Project Introduction¶
This project is a speech emotion recognition project that supports multiple preprocessing methods and models.
Source Code Address: SpeechEmotionRecognition-Pytorch
Preparation¶
- Anaconda 3
- Python 3.11
- PyTorch 2.2.1
- Windows 11 or Ubuntu 22.04
Model Test Table¶
| Model | Params(M) | Preprocessing Method | Dataset | Number of Classes | Accuracy |
|---|---|---|---|---|---|
| BiLSTM | 2.10 | Emotion2Vec | RAVDESS | 8 | 0.85333 |
| BiLSTM | 1.87 | CustomFeature | RAVDESS | 8 | 0.68666 |
| BaseModel | 0.19 | Emotion2Vec | RAVDESS | 8 | 0.85333 |
| BaseModel | 0.08 | CustomFeature | RAVDESS | 8 | 0.68000 |
| BiLSTM | 2.10 | Emotion2Vec | Larger Dataset | 9 | 0.91826 |
| BiLSTM | 1.87 | CustomFeature | Larger Dataset | 9 | 0.90817 |
| BaseModel | 0.19 | Emotion2Vec | Larger Dataset | 9 | 0.92870 |
| BaseModel | 0.08 | CustomFeature | Larger Dataset | 9 | 0.91026 |
Notes:
1. The RAVDESS dataset only uses Audio_Speech_Actors_01-24.zip
2. The Larger Dataset has nearly 25,000 audio samples with balanced quantities. The data features are also provided on the Knowledge Planet.
Environment Installation¶
- First, install the GPU version of PyTorch. If already installed, skip this step.

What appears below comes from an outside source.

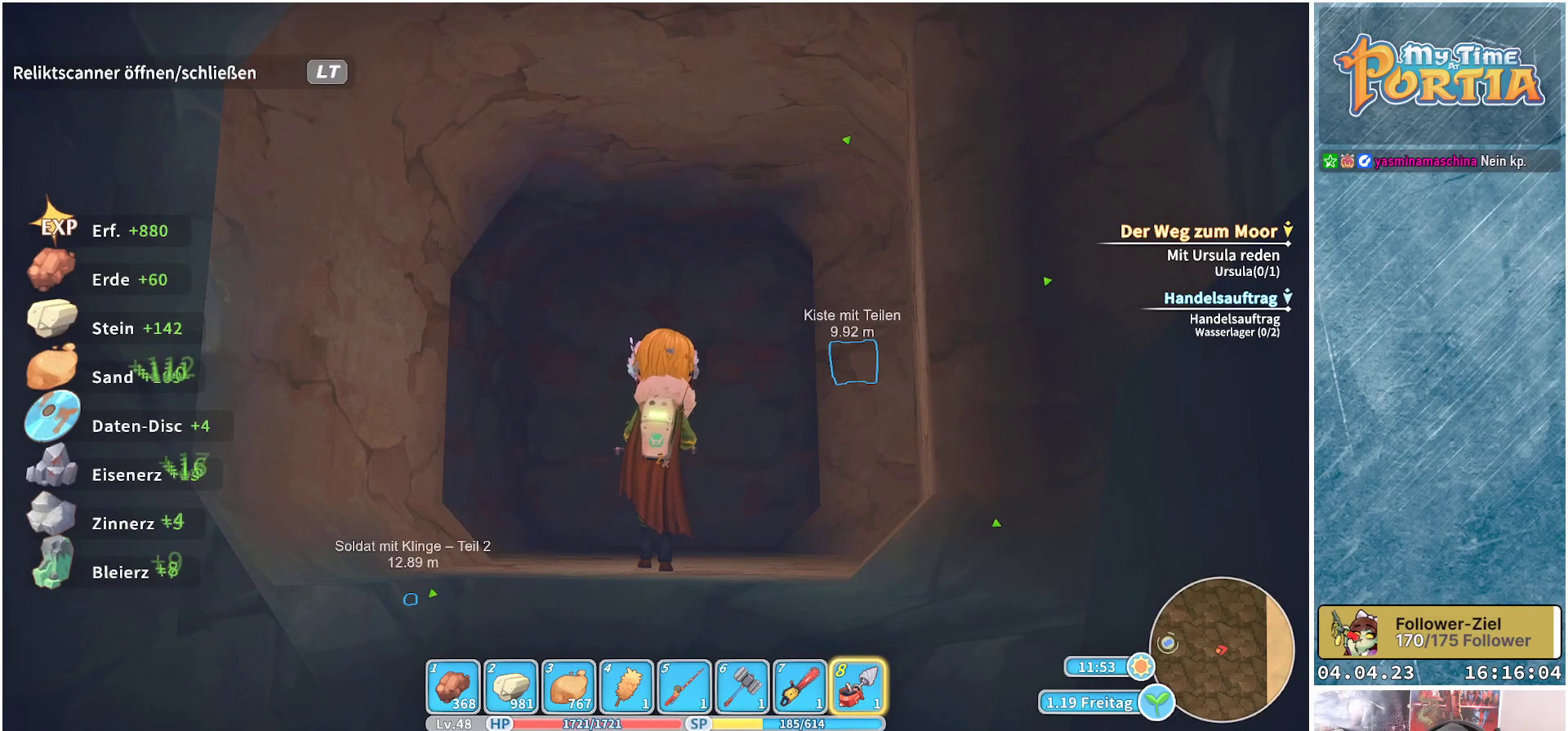
{"buttons": [], "left_stick": "up", "right_stick": "up-right", "events": [[50, "X", "up"], [167, "left_stick", "up"], [417, "right_stick", "right"], [483, "right_stick", "up-right"]]}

conda install pytorch==2.2.1 torchvision==0.17.1 torchaudio==2.2.1 pytorch-cuda=11.8 -c pytorch -c nvidia
- Install the
mserlibrary.
Install using pip:
python -m pip install mser -U -i https://pypi.tuna.tsinghua.edu.cn/simple
Recommended Source Code Installation for the latest code:
git clone https://github.com/yeyupiaoling/SpeechEmotionRecognition-Pytorch.git
cd SpeechEmotionRecognition-Pytorch/
python setup.py install
Quick Usage¶
When using, simply set the --use_ms_model=iic/emotion2vec_plus_base parameter and the audio path.
python infer.py --audio_path=dataset/test.wav --use_ms_model=iic/emotion2vec_plus_base
Output:
[2024-07-02 19:45:36.154355 INFO ] emotion2vec_predict:__init__:27 - Successfully loaded model: models/iic/emotion2vec_plus_base
Prediction result for audio: dataset/test.wav: angry, score: 1.0
Data Preparation¶
Generate a data list for subsequent reading. The project provides the RAVDESS dataset by default: RAVDESS. The dataset contains eight emotions: neutral, calm, happy, sad, angry, fear, disgust, surprise. Only Audio_Speech_Actors_01-24.zip is used, with two sentences: “Kids are talking by the door” and “Dogs are sitting by the door”.
Download the dataset and extract it to the dataset directory.
Then execute the create_ravdess_list('dataset/Audio_Speech_Actors_01-24', 'dataset') function in create_data.py to generate the data list and normalization file.
python create_data.py
For custom datasets, follow this format: audio_path is the audio file path. Place the audio dataset in the dataset/audio directory, with each folder containing one category of audio data (audio length ~3 seconds). For example: dataset/audio/angry/······
Execute the get_data_list('dataset/audios', 'dataset') function in create_data.py to generate the data list.
python create_data.py
The generated list format:
dataset/Audio_Speech_Actors_01-24/Actor_13/03-01-01-01-02-01-13.wav 0
dataset/Audio_Speech_Actors_01-24/Actor_01/03-01-02-01-01-01-01.wav 1
dataset/Audio_Speech_Actors_01-24/Actor_01/03-01-03-02-01-01-01.wav 2
Note: The create_standard('configs/bi_lstm.yml') function in create_data.py must be executed to generate the normalization file.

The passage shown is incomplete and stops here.